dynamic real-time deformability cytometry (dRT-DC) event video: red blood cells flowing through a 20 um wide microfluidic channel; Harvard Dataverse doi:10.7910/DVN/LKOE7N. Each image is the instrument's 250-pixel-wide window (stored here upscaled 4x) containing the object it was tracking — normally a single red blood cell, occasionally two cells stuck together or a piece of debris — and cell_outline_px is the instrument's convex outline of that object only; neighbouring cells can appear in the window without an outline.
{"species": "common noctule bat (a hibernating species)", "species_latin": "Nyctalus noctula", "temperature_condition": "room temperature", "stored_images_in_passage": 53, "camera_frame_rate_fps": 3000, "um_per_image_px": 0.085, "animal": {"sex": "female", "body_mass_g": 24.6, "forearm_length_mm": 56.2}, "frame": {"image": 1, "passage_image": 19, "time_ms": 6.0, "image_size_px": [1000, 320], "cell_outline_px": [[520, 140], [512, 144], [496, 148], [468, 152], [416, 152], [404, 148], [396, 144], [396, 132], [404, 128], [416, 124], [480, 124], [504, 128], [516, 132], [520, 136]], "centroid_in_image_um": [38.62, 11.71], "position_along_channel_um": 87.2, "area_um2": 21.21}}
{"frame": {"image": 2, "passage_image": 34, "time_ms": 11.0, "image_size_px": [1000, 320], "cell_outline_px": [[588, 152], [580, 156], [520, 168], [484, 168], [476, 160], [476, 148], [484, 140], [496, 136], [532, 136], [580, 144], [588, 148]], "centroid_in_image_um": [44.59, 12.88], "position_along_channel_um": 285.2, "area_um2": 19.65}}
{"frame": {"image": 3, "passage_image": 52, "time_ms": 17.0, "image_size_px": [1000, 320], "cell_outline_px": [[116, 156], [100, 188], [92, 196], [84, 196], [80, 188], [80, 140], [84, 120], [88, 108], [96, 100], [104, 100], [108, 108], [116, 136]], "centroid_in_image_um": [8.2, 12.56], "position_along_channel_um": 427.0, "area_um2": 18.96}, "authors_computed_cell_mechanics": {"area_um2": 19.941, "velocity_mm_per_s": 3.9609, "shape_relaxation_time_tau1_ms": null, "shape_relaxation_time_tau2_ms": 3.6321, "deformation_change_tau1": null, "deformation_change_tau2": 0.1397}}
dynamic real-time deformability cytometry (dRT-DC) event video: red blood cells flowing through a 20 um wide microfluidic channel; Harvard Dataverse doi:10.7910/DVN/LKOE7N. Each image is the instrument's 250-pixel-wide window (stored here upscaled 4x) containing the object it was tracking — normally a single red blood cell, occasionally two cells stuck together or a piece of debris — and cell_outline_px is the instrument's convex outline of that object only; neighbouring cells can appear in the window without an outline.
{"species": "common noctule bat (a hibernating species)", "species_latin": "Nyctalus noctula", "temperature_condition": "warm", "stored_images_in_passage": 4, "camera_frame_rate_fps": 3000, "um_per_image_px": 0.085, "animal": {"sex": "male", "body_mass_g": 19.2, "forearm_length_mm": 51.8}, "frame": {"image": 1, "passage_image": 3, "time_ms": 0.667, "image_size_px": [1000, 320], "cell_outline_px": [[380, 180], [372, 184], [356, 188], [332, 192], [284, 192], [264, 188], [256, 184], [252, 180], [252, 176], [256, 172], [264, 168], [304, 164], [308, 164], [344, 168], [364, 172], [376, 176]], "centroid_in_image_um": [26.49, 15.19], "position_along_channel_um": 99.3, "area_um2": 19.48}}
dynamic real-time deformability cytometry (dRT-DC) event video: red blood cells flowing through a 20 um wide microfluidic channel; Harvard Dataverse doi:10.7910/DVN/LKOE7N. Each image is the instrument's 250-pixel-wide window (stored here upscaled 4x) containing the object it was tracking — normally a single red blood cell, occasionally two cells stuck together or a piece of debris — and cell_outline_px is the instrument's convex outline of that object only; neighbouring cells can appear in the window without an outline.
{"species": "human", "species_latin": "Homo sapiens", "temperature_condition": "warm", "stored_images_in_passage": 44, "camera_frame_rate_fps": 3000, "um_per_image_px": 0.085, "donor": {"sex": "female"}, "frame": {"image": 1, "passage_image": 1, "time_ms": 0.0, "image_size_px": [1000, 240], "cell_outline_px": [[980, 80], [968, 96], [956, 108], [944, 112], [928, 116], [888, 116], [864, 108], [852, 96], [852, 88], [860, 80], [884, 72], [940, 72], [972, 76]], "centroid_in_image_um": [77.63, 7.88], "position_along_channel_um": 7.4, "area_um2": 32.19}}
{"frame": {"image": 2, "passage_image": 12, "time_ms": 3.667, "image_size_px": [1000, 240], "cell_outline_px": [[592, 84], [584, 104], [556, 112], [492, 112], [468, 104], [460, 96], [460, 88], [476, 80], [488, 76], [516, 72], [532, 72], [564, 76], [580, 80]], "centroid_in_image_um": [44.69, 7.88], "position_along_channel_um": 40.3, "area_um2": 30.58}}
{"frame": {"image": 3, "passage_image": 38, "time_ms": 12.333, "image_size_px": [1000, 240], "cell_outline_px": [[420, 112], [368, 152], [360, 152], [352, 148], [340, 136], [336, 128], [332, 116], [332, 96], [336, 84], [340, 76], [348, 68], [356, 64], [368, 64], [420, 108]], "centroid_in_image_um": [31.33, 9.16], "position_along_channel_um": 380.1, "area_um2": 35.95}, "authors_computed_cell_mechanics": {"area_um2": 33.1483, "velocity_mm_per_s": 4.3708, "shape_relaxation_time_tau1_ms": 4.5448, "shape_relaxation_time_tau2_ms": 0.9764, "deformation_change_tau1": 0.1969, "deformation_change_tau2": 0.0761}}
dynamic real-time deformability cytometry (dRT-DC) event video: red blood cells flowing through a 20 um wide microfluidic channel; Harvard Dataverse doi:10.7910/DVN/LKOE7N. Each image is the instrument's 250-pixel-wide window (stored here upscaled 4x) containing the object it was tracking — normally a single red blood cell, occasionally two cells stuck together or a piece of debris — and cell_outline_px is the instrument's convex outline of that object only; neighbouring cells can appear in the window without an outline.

^^^^^^^^^^^^^^^^

» Exercise directions
Send back each record exactly as it stands.

» Complete answer
dynamic real-time deformability cytometry (dRT-DC) event video: red blood cells flowing through a 20 um wide microfluidic channel; Harvard Dataverse doi:10.7910/DVN/LKOE7N. Each image is the instrument's 250-pixel-wide window (stored here upscaled 4x) containing the object it was tracking — normally a single red blood cell, occasionally two cells stuck together or a piece of debris — and cell_outline_px is the instrument's convex outline of that object only; neighbouring cells can appear in the window without an outline.
{"species": "common noctule bat (a hibernating species)", "species_latin": "Nyctalus noctula", "temperature_condition": "room temperature", "stored_images_in_passage": 53, "camera_frame_rate_fps": 3000, "um_per_image_px": 0.085, "animal": {"sex": "female", "body_mass_g": 24.6, "forearm_length_mm": 56.2}, "frame": {"image": 1, "passage_image": 19, "time_ms": 6.0, "image_size_px": [1000, 320], "cell_outline_px": [[520, 140], [512, 144], [496, 148], [468, 152], [416, 152], [404, 148], [396, 144], [396, 132], [404, 128], [416, 124], [480, 124], [504, 128], [516, 132], [520, 136]], "centroid_in_image_um": [38.62, 11.71], "position_along_channel_um": 87.2, "area_um2": 21.21}}
{"frame": {"image": 2, "passage_image": 34, "time_ms": 11.0, "image_size_px": [1000, 320], "cell_outline_px": [[588, 152], [580, 156], [520, 168], [484, 168], [476, 160], [476, 148], [484, 140], [496, 136], [532, 136], [580, 144], [588, 148]], "centroid_in_image_um": [44.59, 12.88], "position_along_channel_um": 285.2, "area_um2": 19.65}}
{"frame": {"image": 3, "passage_image": 52, "time_ms": 17.0, "image_size_px": [1000, 320], "cell_outline_px": [[116, 156], [100, 188], [92, 196], [84, 196], [80, 188], [80, 140], [84, 120], [88, 108], [96, 100], [104, 100], [108, 108], [116, 136]], "centroid_in_image_um": [8.2, 12.56], "position_along_channel_um": 427.0, "area_um2": 18.96}, "authors_computed_cell_mechanics": {"area_um2": 19.941, "velocity_mm_per_s": 3.9609, "shape_relaxation_time_tau1_ms": null, "shape_relaxation_time_tau2_ms": 3.6321, "deformation_change_tau1": null, "deformation_change_tau2": 0.1397}}
dynamic real-time deformability cytometry (dRT-DC) event video: red blood cells flowing through a 20 um wide microfluidic channel; Harvard Dataverse doi:10.7910/DVN/LKOE7N. Each image is the instrument's 250-pixel-wide window (stored here upscaled 4x) containing the object it was tracking — normally a single red blood cell, occasionally two cells stuck together or a piece of debris — and cell_outline_px is the instrument's convex outline of that object only; neighbouring cells can appear in the window without an outline.
{"species": "common noctule bat (a hibernating species)", "species_latin": "Nyctalus noctula", "temperature_condition": "warm", "stored_images_in_passage": 4, "camera_frame_rate_fps": 3000, "um_per_image_px": 0.085, "animal": {"sex": "male", "body_mass_g": 19.2, "forearm_length_mm": 51.8}, "frame": {"image": 1, "passage_image": 3, "time_ms": 0.667, "image_size_px": [1000, 320], "cell_outline_px": [[380, 180], [372, 184], [356, 188], [332, 192], [284, 192], [264, 188], [256, 184], [252, 180], [252, 176], [256, 172], [264, 168], [304, 164], [308, 164], [344, 168], [364, 172], [376, 176]], "centroid_in_image_um": [26.49, 15.19], "position_along_channel_um": 99.3, "area_um2": 19.48}}
dynamic real-time deformability cytometry (dRT-DC) event video: red blood cells flowing through a 20 um wide microfluidic channel; Harvard Dataverse doi:10.7910/DVN/LKOE7N. Each image is the instrument's 250-pixel-wide window (stored here upscaled 4x) containing the object it was tracking — normally a single red blood cell, occasionally two cells stuck together or a piece of debris — and cell_outline_px is the instrument's convex outline of that object only; neighbouring cells can appear in the window without an outline.
{"species": "human", "species_latin": "Homo sapiens", "temperature_condition": "warm", "stored_images_in_passage": 44, "camera_frame_rate_fps": 3000, "um_per_image_px": 0.085, "donor": {"sex": "female"}, "frame": {"image": 1, "passage_image": 1, "time_ms": 0.0, "image_size_px": [1000, 240], "cell_outline_px": [[980, 80], [968, 96], [956, 108], [944, 112], [928, 116], [888, 116], [864, 108], [852, 96], [852, 88], [860, 80], [884, 72], [940, 72], [972, 76]], "centroid_in_image_um": [77.63, 7.88], "position_along_channel_um": 7.4, "area_um2": 32.19}}
{"frame": {"image": 2, "passage_image": 12, "time_ms": 3.667, "image_size_px": [1000, 240], "cell_outline_px": [[592, 84], [584, 104], [556, 112], [492, 112], [468, 104], [460, 96], [460, 88], [476, 80], [488, 76], [516, 72], [532, 72], [564, 76], [580, 80]], "centroid_in_image_um": [44.69, 7.88], "position_along_channel_um": 40.3, "area_um2": 30.58}}
{"frame": {"image": 3, "passage_image": 38, "time_ms": 12.333, "image_size_px": [1000, 240], "cell_outline_px": [[420, 112], [368, 152], [360, 152], [352, 148], [340, 136], [336, 128], [332, 116], [332, 96], [336, 84], [340, 76], [348, 68], [356, 64], [368, 64], [420, 108]], "centroid_in_image_um": [31.33, 9.16], "position_along_channel_um": 380.1, "area_um2": 35.95}, "authors_computed_cell_mechanics": {"area_um2": 33.1483, "velocity_mm_per_s": 4.3708, "shape_relaxation_time_tau1_ms": 4.5448, "shape_relaxation_time_tau2_ms": 0.9764, "deformation_change_tau1": 0.1969, "deformation_change_tau2": 0.0761}}
dynamic real-time deformability cytometry (dRT-DC) event video: red blood cells flowing through a 20 um wide microfluidic channel; Harvard Dataverse doi:10.7910/DVN/LKOE7N. Each image is the instrument's 250-pixel-wide window (stored here upscaled 4x) containing the object it was tracking — normally a single red blood cell, occasionally two cells stuck together or a piece of debris — and cell_outline_px is the instrument's convex outline of that object only; neighbouring cells can appear in the window without an outline.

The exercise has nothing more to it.